When the competent authority takes an administrative decision with respect to the goods that it has assessed, it shall notify the administrative decision without delay to the economic operator. It shall also notify the administrative decision to the Commission and to the other Member States no later than 20 working days after it took the decision via the Information and Communication System for Market Surveillance (ICSMS).

The administrative decision according to the Article 5 par. 10 shall set out the reasons for the decision in a manner that is sufficiently detailed and reasoned to facilitate an assessment of its compatibility with the principle of mutual recognition and with the requirements of this Regulation.  The requirements which must be included in the administrative decision are set in Article 5, par. 11 of the Regulation.

 

These obligations were already contained in Regulation 764/2008.

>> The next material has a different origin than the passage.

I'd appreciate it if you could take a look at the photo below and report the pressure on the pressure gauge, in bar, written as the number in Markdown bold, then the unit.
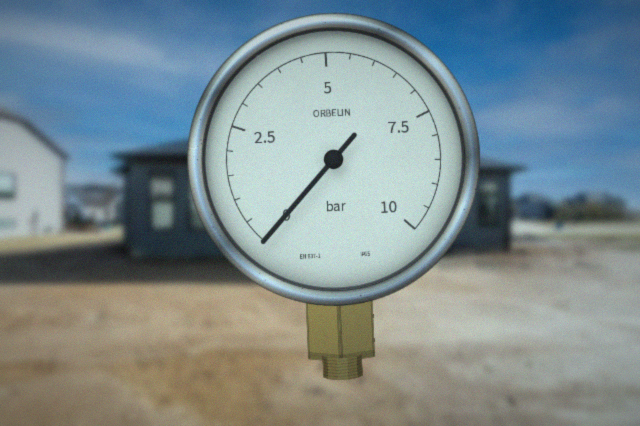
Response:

The following information shall be included in the administrative decision:

  • the national technical rule on which the administrative decision is based
  • the legitimate public interest grounds justifying the application of the national technical rule on which the administrative decision is based
  • the technical or scientific evidence that the competent authority of the Member State of destination considered, including (where applicable) any relevant changes in the state of the art that have occurred since the national technical rule came into force
  • summary of the arguments that are relevant for the assessment put forward by the economic operator concerned
  • the evidence demonstrating that the administrative decision is appropriate for the purpose of achieving the objective pursued and that the administrative decision does not go beyond what is necessary in order to attain said objective
  • remedies available under the national law of the Member State of destination and the time limits applicable to those remedies
  • reference to the possibility for economic operators to use SOLVIT and the procedure under Article 8.

The administrative decision referred to shall not take effect before it has been notified to the economic operator. The competent authority bears the burden of proof. It will therefore be on those authorities to demonstrate that the level of protection of the legitimate public interest in the Member State of origin is insufficient and that the product must comply with the rules of the Member State of destination. This significantly reduces legal uncertainty for entrepreneurs.

Until the economic operator receives the administrative decision to restrict or prohibit access to the market for the goods in question, he may place those goods on the market in a Member State. However, during the assessment it is possible to temporarily suspend their supply to the market (Article 6). In such case, the notification to the economic operator shall be made immediately.